Pennsylvania has an inheritance tax which is a tax on the inheritance of property, whether real or personal. It is not a tax on the property itself but is based on the value of the property.


Transfers that are subject to inheritance tax include:

  • Transfers made without any money passing hands (i.e., for $1.00 or for natural love and affection) made within one year of the transferor’s death. This rule does not apply if the transfer is made for actual consideration, i.e, the buyer pays for the property.
  • Transfers where the grantor retains a life estate in the property.
  • Transfers where the grantor retains the power to alter, amend or revoke the interest transferred (for instance, revocable trusts).
  • When property is owned as “joint tenants with rights of survivorship and not as tenants in common,” upon the death of one of the “joint tenants,” his interest is taxable. This is not the situation where a husband and wife owns a property together and one of them dies. In that case there is no inheritance tax due.
  • Transfers made in consideration of the grantee’s promise to care for the grantor for life.


Transfers that are not subject to inheritance tax include:

  • Transfers of property to federal or state government or any political subdivision.
  • Transfers to charitable organizations.
  • Transfers to irrevocable trusts as long as the grantor does not retain the income from the trust for his life.

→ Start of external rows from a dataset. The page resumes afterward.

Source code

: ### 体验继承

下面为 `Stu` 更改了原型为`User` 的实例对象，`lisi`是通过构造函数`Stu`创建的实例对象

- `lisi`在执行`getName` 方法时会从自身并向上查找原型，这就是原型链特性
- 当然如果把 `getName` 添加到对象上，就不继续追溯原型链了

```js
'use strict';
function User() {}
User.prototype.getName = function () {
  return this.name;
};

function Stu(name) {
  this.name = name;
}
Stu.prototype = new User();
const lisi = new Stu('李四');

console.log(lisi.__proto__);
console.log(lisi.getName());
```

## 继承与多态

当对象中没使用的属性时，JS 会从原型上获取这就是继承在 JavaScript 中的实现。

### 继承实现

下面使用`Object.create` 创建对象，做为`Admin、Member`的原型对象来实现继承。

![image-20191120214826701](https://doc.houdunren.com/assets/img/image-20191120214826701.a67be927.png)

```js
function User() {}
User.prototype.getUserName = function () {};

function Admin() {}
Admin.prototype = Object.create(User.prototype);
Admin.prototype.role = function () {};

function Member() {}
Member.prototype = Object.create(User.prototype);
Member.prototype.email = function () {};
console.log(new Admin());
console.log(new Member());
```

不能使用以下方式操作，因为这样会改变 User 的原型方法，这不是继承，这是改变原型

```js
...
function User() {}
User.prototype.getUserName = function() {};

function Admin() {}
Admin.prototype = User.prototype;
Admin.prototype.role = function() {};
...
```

The current inheritance tax rate for an individual who dies from July 1, 2000 to the present are as follows:

  • To a Spouse 0%
  • To a Parent, Grandparent, Child, Grandchildren, and Wife or Widow and Husband or Widowers of a Child 4.5% (one exception is a transfer from a child age 21 or younger, to a natural or adoptive or stepparent is 0%
  • To a Sibling 12%
  • To any person who does not fall in one of the above categories 15%


For an individual who dies prior to July 1, 2000, differing tax rates apply. Please consult Settlements, Ltd. if you have a question concerning any of the above.

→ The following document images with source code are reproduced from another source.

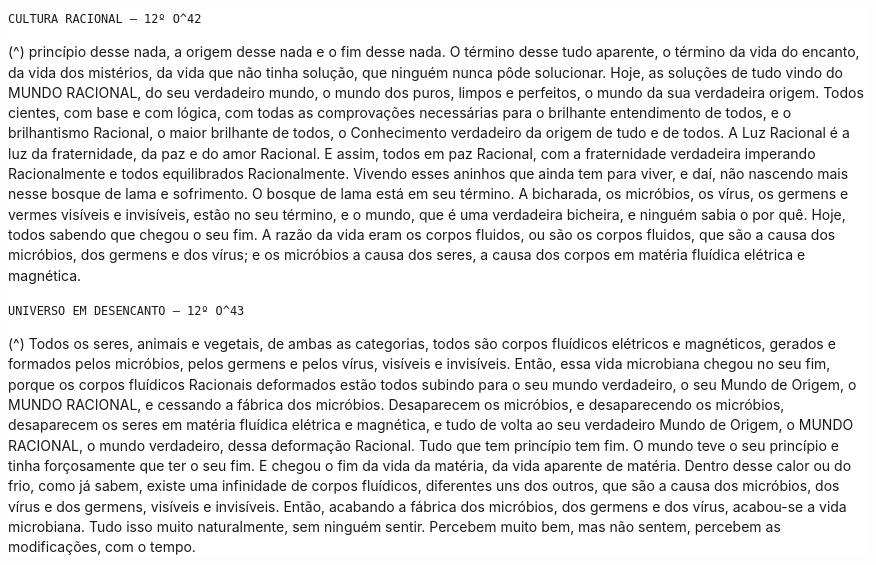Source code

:
```
CULTURA RACIONAL – 12º O^42
```
(^)
princípio desse nada, a origem desse nada e o fim desse
nada. O término desse tudo aparente, o término da vida do
encanto, da vida dos mistérios, da vida que não tinha
solução, que ninguém nunca pôde solucionar.
Hoje, as soluções de tudo vindo do MUNDO
RACIONAL, do seu verdadeiro mundo, o mundo dos
puros, limpos e perfeitos, o mundo da sua verdadeira
origem.
Todos cientes, com base e com lógica, com todas as
comprovações necessárias para o brilhante entendimento
de todos, e o brilhantismo Racional, o maior brilhante de
todos, o Conhecimento verdadeiro da origem de tudo e de
todos.
A Luz Racional é a luz da fraternidade, da paz e do
amor Racional.
E assim, todos em paz Racional, com a fraternidade
verdadeira imperando Racionalmente e todos equilibrados
Racionalmente.
Vivendo esses aninhos que ainda tem para viver, e
daí, não nascendo mais nesse bosque de lama e
sofrimento. O bosque de lama está em seu término. A
bicharada, os micróbios, os vírus, os germens e vermes
visíveis e invisíveis, estão no seu término, e o mundo, que
é uma verdadeira bicheira, e ninguém sabia o por quê.
Hoje, todos sabendo que chegou o seu fim. A razão
da vida eram os corpos fluidos, ou são os corpos fluidos,
que são a causa dos micróbios, dos germens e dos vírus; e
os micróbios a causa dos seres, a causa dos corpos em
matéria fluídica elétrica e magnética.


```
UNIVERSO EM DESENCANTO – 12º O^43
```
(^)
Todos os seres, animais e vegetais, de ambas as
categorias, todos são corpos fluídicos elétricos e
magnéticos, gerados e formados pelos micróbios, pelos
germens e pelos vírus, visíveis e invisíveis.
Então, essa vida microbiana chegou no seu fim,
porque os corpos fluídicos Racionais deformados estão
todos subindo para o seu mundo verdadeiro, o seu Mundo
de Origem, o MUNDO RACIONAL, e cessando a fábrica
dos micróbios.
Desaparecem os micróbios, e desaparecendo os
micróbios, desaparecem os seres em matéria fluídica
elétrica e magnética, e tudo de volta ao seu verdadeiro
Mundo de Origem, o MUNDO RACIONAL, o mundo
verdadeiro, dessa deformação Racional.
Tudo que tem princípio tem fim. O mundo teve o seu
princípio e tinha forçosamente que ter o seu fim. E chegou
o fim da vida da matéria, da vida aparente de matéria.
Dentro desse calor ou do frio, como já sabem, existe
uma infinidade de corpos fluídicos, diferentes uns dos
outros, que são a causa dos micróbios, dos vírus e dos
germens, visíveis e invisíveis.
Então, acabando a fábrica dos micróbios, dos
germens e dos vírus, acabou-se a vida microbiana.
Tudo isso muito naturalmente, sem ninguém sentir.
Percebem muito bem, mas não sentem, percebem as
modificações, com o tempo.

Inheritance tax is based on the value of the transferred property as of the date of the transferor or decedent’s death (with allowable deductions such as expenses of the administration of the estate, funeral and burial expenses, property taxes, mortgages, liens of record, closings costs, other debts such as medical). Inheritance tax, if unpaid, is a lien upon real property. The lien relates back to the date of death. Nothing needs to be filed by the PA Department of Revenue to impose such a lien although the Department of Revenue may file a certificate of non-payment of inheritance tax within the 20 year lien period (the time the lien continues to exist). The filing of such a certificate extends the lien for a period of five years. The Department of Revenue can refile every five years in order to further extend the lien.